As to the claims that their SMRs generate more waste, Hughes said the study is wrong on that count, too: NuScale's latest SMR, a 250MW thermal core, outperforms the 160MW model the paper studied. "The NuScale 250 MWt design does not produce more SNF than the small quantities typically observed in the existing LWR fleet," Hughes said.
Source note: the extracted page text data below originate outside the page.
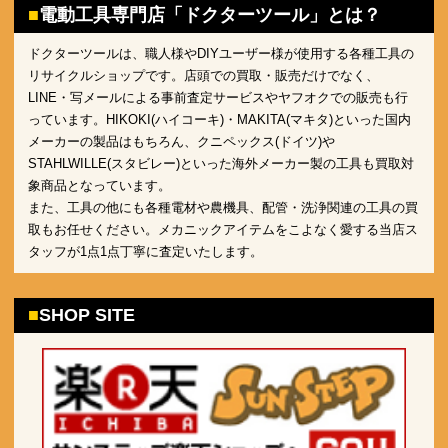
電動工具専門店「ドクターツール」とは？
ドクターツールは、職人様やDIYユーザー様が使用する各種工具の
リサイクルショップです。店頭での買取・販売だけでなく、
LINE・写メールによる事前査定サービスやヤフオクでの販売も行
っています。HIKOKI(ハイコーキ)・MAKITA(マキタ)といった国内
メーカーの製品はもちろん、クニペックス(ドイツ)や
STAHLWILLE(スタビレー)といった海外メーカー製の工具も買取対
象商品となっています。
また、工具の他にも各種電材や農機具、配管・洗浄関連の工具の買
取もお任せください。メカニックアイテムをこよなく愛する当店ス
タッフが1点1点丁寧に査定いたします。
SHOP SITE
NuScale didn't mention whether it reactor generates more LILW or longer-lived material that needs to be disposed.

Spokespeople for Toshiba and Terrestrial Energy were not available for comment. ®

Updated to add

Terrestrial Energy is unsatisfied with the SMR study, and disagreed with its conclusions.

"Terrestrial Energy's IMSR Generation IV fission plant generates electric power at nearly 50 percent higher thermal efficiency than a conventional reactor, so clearly it produces less radioactive waste or activity per unit power," said Simon Irish, CEO of Terrestrial Energy.
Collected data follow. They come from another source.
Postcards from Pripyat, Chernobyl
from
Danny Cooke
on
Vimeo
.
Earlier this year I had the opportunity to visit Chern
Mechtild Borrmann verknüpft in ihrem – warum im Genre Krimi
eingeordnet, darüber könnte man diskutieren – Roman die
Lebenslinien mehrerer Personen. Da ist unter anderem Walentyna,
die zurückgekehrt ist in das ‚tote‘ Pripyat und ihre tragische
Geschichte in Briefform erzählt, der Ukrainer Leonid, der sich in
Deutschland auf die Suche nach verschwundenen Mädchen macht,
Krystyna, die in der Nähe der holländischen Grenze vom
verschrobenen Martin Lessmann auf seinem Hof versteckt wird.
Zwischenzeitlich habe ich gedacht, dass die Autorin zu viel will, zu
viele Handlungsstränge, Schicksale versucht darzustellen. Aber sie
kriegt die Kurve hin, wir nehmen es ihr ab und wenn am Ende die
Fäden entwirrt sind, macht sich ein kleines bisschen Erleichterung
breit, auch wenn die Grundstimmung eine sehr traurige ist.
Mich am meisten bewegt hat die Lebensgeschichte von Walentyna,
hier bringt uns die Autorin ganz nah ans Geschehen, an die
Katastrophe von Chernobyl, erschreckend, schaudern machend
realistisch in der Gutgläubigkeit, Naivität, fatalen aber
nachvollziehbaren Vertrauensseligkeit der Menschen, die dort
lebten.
"Terrestrial Energy is developing a conversion process using ANSTO Synroc technology for a waste form that is far more geologically stable than that of current reactors. The Generation IV International Forum in part defines a successful Generation IV technology as one that creates less waste – our IMSR technology embodies that objective, which was set by international experts."

A spokesperson for Toshiba Energy Systems & Solutions told us: "Toshiba did not participate in this study. The methodology and/or condition of this study are not clear so Toshiba will not make a comment on the conclusion of this study."